BarbriSFCourseDetails

Course Details

This CLE course will instruct bankruptcy attorneys about creating and opposing "cram-up" Chapter 11 plans under which the plan is accepted by junior creditors and then crammed up on senior objecting creditors.

Faculty

Description

Cram-up is an approach to deal with dissenting secured lenders who prefer a quick sale of assets, sometimes at the expense of most other stakeholders. It usually involves restructuring and reinstating the debt under Bankruptcy Code Section 1124 or providing the "indubitable equivalent" of the lender's claim under Section 1129(b).

Strategies to pursue and timing depend on many factors, such as the general economic environment, interest rates, the debtor's/borrower's covenant package, and what type of defaults exist. The parties often vigorously litigate the existence of any non-curable defaults unrelated to the borrower's financial conditions.

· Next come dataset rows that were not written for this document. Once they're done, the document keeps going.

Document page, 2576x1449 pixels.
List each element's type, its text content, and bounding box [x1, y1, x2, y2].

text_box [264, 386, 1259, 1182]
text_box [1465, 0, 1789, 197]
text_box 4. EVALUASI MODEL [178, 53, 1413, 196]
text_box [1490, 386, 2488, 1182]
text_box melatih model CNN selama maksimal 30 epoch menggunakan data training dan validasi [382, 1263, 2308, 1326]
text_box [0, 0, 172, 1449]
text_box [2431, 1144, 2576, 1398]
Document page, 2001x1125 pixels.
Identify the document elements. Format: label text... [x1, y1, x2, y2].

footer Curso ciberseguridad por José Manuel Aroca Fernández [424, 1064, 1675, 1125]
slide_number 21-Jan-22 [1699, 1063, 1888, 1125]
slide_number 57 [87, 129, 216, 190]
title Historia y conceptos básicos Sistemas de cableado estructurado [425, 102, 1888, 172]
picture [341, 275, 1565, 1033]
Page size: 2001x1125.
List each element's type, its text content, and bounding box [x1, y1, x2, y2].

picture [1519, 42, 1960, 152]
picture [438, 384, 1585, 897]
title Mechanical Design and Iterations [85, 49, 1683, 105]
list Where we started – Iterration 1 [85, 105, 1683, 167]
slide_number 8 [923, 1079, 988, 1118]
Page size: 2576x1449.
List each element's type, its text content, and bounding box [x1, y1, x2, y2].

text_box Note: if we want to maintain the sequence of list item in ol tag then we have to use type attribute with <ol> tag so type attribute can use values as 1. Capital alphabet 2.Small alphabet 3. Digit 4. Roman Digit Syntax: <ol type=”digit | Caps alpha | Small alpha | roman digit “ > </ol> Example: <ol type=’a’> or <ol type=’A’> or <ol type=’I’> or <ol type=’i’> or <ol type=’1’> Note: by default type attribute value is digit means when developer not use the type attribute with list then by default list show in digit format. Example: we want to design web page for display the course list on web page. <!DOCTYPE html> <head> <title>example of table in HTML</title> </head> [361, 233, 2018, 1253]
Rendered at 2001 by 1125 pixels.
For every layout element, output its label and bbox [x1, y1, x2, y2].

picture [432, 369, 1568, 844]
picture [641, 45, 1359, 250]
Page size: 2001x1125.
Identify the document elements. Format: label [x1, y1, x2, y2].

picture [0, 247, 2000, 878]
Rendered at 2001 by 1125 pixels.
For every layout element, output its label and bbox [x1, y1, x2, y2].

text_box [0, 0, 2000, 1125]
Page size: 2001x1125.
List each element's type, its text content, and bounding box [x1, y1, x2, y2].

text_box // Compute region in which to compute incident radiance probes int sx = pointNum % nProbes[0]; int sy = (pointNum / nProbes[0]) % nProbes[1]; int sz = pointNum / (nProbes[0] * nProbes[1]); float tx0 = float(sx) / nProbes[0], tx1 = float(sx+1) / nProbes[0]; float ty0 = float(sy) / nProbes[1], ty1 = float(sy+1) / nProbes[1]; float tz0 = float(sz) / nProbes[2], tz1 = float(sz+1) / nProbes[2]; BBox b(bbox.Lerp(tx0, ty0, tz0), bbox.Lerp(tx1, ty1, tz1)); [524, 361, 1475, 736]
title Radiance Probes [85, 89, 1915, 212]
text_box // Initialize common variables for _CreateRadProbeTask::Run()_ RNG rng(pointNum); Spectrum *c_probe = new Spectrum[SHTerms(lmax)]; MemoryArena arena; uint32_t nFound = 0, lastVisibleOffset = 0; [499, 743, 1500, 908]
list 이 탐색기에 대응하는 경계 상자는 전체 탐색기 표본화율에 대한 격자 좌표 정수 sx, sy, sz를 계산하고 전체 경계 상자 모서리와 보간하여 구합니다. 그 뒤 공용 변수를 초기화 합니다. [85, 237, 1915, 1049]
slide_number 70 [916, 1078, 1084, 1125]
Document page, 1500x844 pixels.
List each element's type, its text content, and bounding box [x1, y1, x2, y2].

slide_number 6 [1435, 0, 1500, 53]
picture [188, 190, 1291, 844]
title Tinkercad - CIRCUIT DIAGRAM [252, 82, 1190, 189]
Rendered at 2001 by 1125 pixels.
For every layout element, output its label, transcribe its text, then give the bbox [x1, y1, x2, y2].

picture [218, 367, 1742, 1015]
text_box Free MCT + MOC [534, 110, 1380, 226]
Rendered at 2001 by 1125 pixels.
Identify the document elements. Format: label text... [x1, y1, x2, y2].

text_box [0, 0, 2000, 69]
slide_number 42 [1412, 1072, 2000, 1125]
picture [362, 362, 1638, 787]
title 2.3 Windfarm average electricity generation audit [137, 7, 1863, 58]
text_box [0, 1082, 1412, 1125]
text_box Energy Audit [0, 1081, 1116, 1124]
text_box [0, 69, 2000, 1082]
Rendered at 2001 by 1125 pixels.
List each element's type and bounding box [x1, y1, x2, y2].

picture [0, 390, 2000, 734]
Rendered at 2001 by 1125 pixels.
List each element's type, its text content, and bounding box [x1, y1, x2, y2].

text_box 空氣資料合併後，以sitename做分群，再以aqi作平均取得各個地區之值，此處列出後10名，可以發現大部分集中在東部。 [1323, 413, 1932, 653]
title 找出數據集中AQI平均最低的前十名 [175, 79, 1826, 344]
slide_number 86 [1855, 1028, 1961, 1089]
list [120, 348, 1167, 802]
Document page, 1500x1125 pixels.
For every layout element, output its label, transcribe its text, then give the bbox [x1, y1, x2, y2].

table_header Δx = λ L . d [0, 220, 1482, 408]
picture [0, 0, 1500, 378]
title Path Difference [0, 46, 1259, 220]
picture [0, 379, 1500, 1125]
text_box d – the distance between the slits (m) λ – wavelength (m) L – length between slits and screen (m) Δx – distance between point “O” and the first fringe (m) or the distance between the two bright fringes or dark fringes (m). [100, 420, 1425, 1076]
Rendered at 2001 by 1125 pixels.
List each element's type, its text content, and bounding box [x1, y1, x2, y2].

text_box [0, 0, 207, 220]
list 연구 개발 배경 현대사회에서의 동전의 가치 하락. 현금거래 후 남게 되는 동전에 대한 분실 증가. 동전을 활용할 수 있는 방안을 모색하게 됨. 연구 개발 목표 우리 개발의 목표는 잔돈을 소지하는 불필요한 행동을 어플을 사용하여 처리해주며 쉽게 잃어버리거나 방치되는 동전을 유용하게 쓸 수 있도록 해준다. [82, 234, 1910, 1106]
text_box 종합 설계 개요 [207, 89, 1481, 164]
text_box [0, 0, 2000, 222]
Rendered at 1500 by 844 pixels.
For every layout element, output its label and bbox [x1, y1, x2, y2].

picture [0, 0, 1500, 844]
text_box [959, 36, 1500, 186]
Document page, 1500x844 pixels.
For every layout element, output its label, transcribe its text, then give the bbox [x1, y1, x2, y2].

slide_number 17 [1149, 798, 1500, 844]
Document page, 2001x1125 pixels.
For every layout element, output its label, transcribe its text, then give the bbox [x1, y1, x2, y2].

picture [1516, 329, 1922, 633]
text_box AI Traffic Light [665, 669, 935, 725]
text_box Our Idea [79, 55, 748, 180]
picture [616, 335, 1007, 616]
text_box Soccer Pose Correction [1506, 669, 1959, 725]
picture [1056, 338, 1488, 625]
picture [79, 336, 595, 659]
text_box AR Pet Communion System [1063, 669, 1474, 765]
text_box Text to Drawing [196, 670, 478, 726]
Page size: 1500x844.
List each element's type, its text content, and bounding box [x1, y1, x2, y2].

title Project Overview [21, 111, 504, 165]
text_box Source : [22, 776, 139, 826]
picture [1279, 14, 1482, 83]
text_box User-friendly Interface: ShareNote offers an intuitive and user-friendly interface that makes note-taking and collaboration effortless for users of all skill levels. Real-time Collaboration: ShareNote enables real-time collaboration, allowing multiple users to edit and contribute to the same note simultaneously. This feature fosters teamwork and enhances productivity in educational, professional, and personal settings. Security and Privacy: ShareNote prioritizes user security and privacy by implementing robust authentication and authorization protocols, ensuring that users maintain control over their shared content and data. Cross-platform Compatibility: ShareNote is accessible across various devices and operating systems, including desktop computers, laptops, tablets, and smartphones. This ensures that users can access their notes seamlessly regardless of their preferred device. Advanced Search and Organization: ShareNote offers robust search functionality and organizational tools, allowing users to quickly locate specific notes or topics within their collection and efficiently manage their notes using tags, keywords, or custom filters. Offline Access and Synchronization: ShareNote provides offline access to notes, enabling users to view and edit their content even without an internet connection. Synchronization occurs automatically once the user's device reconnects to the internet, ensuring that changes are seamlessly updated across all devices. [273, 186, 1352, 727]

Listen as this panel of experienced bankruptcy attorneys discusses the strategies and the mechanics of cram-up in Chapter 11 and recent cases using this strategy.

Outline

  1. Cramdown vs. cram-up
  2. Relevant Bankruptcy Code provisions
  3. Terms of cram-up plans
  4. How to determine if cram-up is feasible
  5. Recent cases

Benefits

The panel will review these and other significant issues:

  • What are the best ways to plan for cram-up before filing?
  • What covenants may make it impossible to effect cram-up?
  • What constitutes the "indubitable equivalent" of a creditor's interests?